Daily Management Review

Growing E-Commerce Platforms Of Luxury Goods Sets A Trend For Watchmakers To Join The Team


03/26/2018


There is a push among the high-end manufacturers of watch to turn to web sales, although the journey still faces resistance and limitations.



Giving the boom on the sales of luxury goods on online platforms, the “high-end” watch manufacturer are finally getting convinced to start investing in e-commerce breaking the long scepticism regarding customers’ spending the money to purchase “intricate timepieces on the web”.
 
The online sweep includes the small as well as large brands of “luxury goods” that are targeting the young customers for among this category the sales of “fashion” items on online platforms are driving home “major growth”. The LVMH watch business’ Head, Jean-Claude Biver, remarked:
“We didn’t realize the speed at which millennials would take to buying cars or watches online”.
 
Tag Heuer is a label of LVMH which generally has a long association with “motor racing”, whereby the same now wants to create its “own” shopping platform in the span of coming eighteen months.

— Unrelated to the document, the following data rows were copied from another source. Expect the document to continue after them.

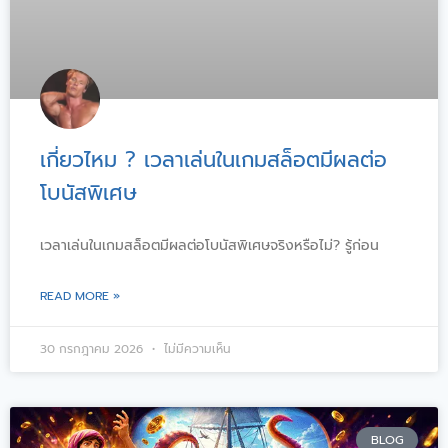
เกี่ยวไหม ? เวลาเล่นในเกมสล็อตมีผลต่อ
โบนัสพิเศษ
เวลาเล่นในเกมสล็อตมีผลต่อโบนัสพิเศษจริงหรือไม่? รู้ก่อน
READ MORE »
30 กรกฎาคม 2026
ไม่มีความเห็น
BLOG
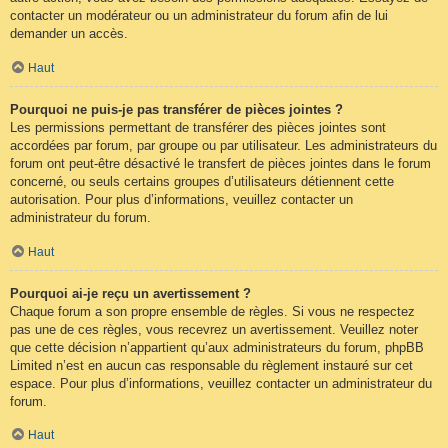
contacter un modérateur ou un administrateur du forum afin de lui
demander un accès.
Haut
Pourquoi ne puis-je pas transférer de pièces jointes ?
Les permissions permettant de transférer des pièces jointes sont
accordées par forum, par groupe ou par utilisateur. Les administrateurs du
forum ont peut-être désactivé le transfert de pièces jointes dans le forum
concerné, ou seuls certains groupes d’utilisateurs détiennent cette
autorisation. Pour plus d’informations, veuillez contacter un
administrateur du forum.
Haut
Pourquoi ai-je reçu un avertissement ?
Chaque forum a son propre ensemble de règles. Si vous ne respectez
pas une de ces règles, vous recevrez un avertissement. Veuillez noter
que cette décision n’appartient qu’aux administrateurs du forum, phpBB
Limited n’est en aucun cas responsable du règlement instauré sur cet
espace. Pour plus d’informations, veuillez contacter un administrateur du
forum.
Haut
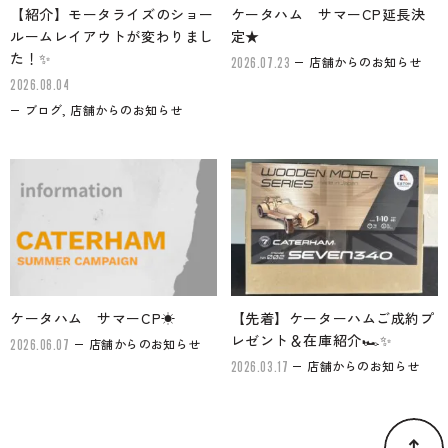
【紹介】モータライズのショー
ケータハム サマーCP延長決
ルームレイアウトが変わりまし
定★
た！✨
店舗からのお知らせ
2026.07.23
2026.08.04
ブログ, 店舗からのお知らせ
ケータハム サマーCP☀
【先着】ケーターハムご成約プ
レゼント＆在庫紹介🏎✨
店舗からのお知らせ
2026.06.07
店舗からのお知らせ
2026.03.17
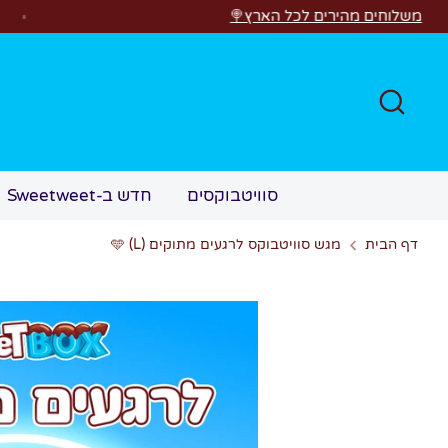
לג
כל הארץ🍭
רוצים 
חפש
סוויטבוקסים
חדש ב-Sweetweet
דף הבית
מגש סוויטבוקס לרגעים מתוקים 🩵 (L)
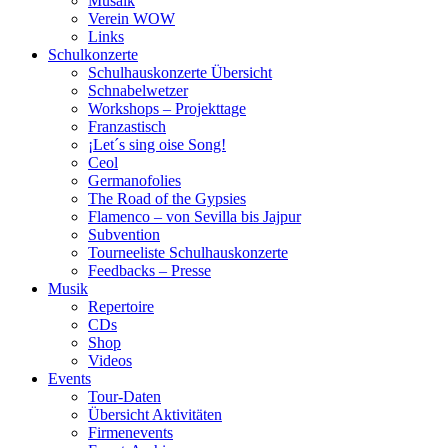
Musaik
Verein WOW
Links
Schulkonzerte
Schulhauskonzerte Übersicht
Schnabelwetzer
Workshops – Projekttage
Franzastisch
¡Let´s sing oise Song!
Ceol
Germanofolies
The Road of the Gypsies
Flamenco – von Sevilla bis Jajpur
Subvention
Tourneeliste Schulhauskonzerte
Feedbacks – Presse
Musik
Repertoire
CDs
Shop
Videos
Events
Tour-Daten
Übersicht Aktivitäten
Firmenevents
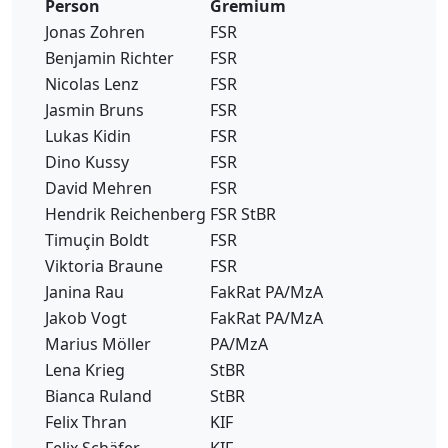
Person
Gremium
Jonas Zohren
FSR
Benjamin Richter
FSR
Nicolas Lenz
FSR
Jasmin Bruns
FSR
Lukas Kidin
FSR
Dino Kussy
FSR
David Mehren
FSR
Hendrik Reichenberg
FSR StBR
Timuçin Boldt
FSR
Viktoria Braune
FSR
Janina Rau
FakRat PA/MzA
Jakob Vogt
FakRat PA/MzA
Marius Möller
PA/MzA
Lena Krieg
StBR
Bianca Ruland
StBR
Felix Thran
KIF
Felix Schäfer
KIF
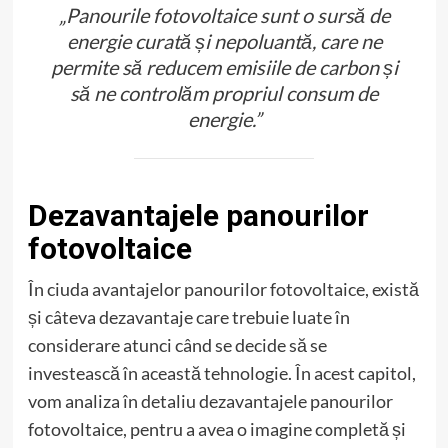
„Panourile fotovoltaice sunt o sursă de
energie curată și nepoluantă, care ne
permite să reducem emisiile de carbon și
să ne controlăm propriul consum de
energie.”
Dezavantajele panourilor
fotovoltaice
În ciuda avantajelor panourilor fotovoltaice, există
și câteva dezavantaje care trebuie luate în
considerare atunci când se decide să se
investească în această tehnologie. În acest capitol,
vom analiza în detaliu dezavantajele panourilor
fotovoltaice, pentru a avea o imagine completă și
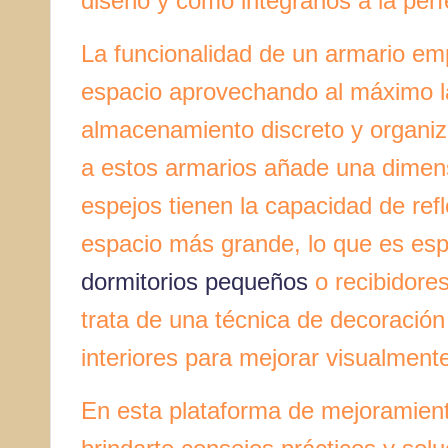
diseño y cómo integrarlos a la perf
La funcionalidad de un armario em
espacio aprovechando al máximo l
almacenamiento discreto y organiz
a estos armarios añade una dime
espejos tienen la capacidad de refle
espacio más grande, lo que es espe
dormitorios pequeños
o recibidores
trata de una técnica de decoración
interiores para mejorar visualment
En esta plataforma de mejoramien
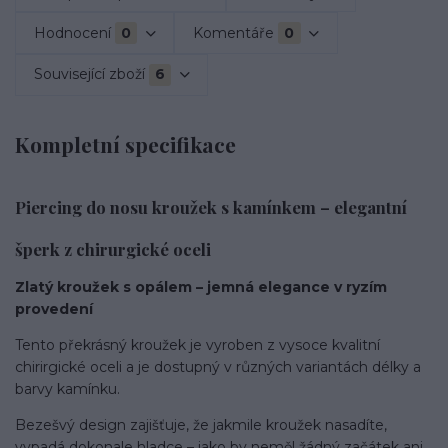
Hodnocení
0
Komentáře
0
Související zboží
6
Kompletní specifikace
Piercing do nosu kroužek s kamínkem – elegantní
šperk z chirurgické oceli
Zlatý kroužek s opálem – jemná elegance v ryzím
provedení
Tento překrásný kroužek je vyroben z vysoce kvalitní
chirirgické oceli a je dostupný v různých variantách délky a
barvy kamínku.
Bezešvý design zajišťuje, že jakmile kroužek nasadíte,
vypadá dokonale hladce – jako by neměl žádný začátek ani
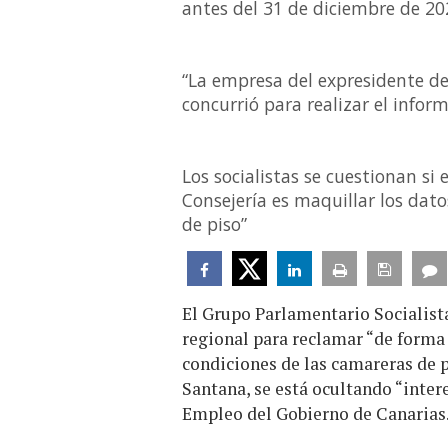
antes del 31 de diciembre de 20
“La empresa del expresidente de
concurrió para realizar el infor
Los socialistas se cuestionan si 
Consejería es maquillar los dato
de piso”
El Grupo Parlamentario Socialist
regional para reclamar “de forma
condiciones de las camareras de 
Santana, se está ocultando “inter
Empleo del Gobierno de Canarias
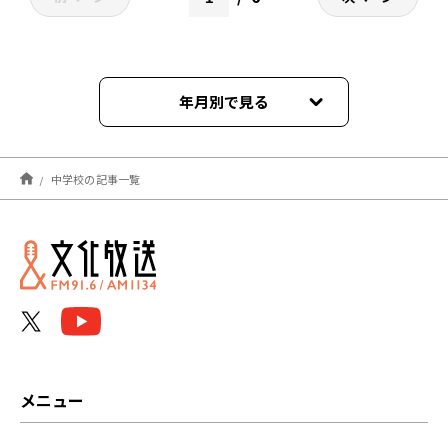
年月別で見る
2026年08月
中学校の記事一覧
2026年07月
2026年06月
2026年05月
2026年04月
2026年03月
メニュー
2026年02月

In collaborations with “multi-brand web retailers”, many watchmakers were often spotted participating in web sales.
 
According to Reuters:
“Tech-savvy shoppers in Asia have partly inspired a drive to do more - China overtook the United States last year as the leading source of traffic to luxury watch websites, according to consultancy DLG”.
 
With the proliferation of “unofficial resellers”, the watchmakers are taking steps to be at the helm of their respective “online image”. In fact, the C.E.O of Corum, Jerome Biard, said:
“We want to reassure people, while taking into account that today clients also might like to buy their watch at home in the evening while they drink a glass of wine”
 
As per Biard, the “first e-commerce site” of the Swiss Brand is going to be made “fully operational” within the coming sixty days. There are expectations that by the year of 2025, web sales will be contributing to 25% of “all global luxury goods sales”. However, some watchmakers including Rolex has not shown any interest in creating its online platform as yet.
 
Nevertheless, there are others who are investing “serious cash” on the growth of e-commerce. Likewise, the Cartier and Baume & Mercier’s owner has an offer of “up to 2.8 billion euros ($3.4 billion)” in return seeking for “full control of multi-brand site Yoox Net-a-Porter”. In the words of a watch enthusiast, Anish Bhatt:
“There is no taboo with buying online anymore”.
 
Bhatt further added that the watchmakers long harboured the perception that the sale of luxury watches could only be possible in a “certain environment” which he describes as in the presence of the “shop assistants wearing silk gloves, while you sipped champagne”.
 
Moreover, other Swiss watch manufacturers like Oris, RJ and Breitling revealed their plans of expanding into online platforms. Nevertheless, the said drive still faces some resistance and comes with “caveats and limitations”. Bulgari’s Chief Executive Officer, Jean-Christophe Babin, stated:
“There are watch adjustments that require customers to pass through a store”.
 
While Reuters informed:
“Bulgari already sells through its sites in the United States, China, Japan and the United Kingdom, and is rolling out e-commerce to all of Europe by year-end. It aims to launch in Australia early in 2019”.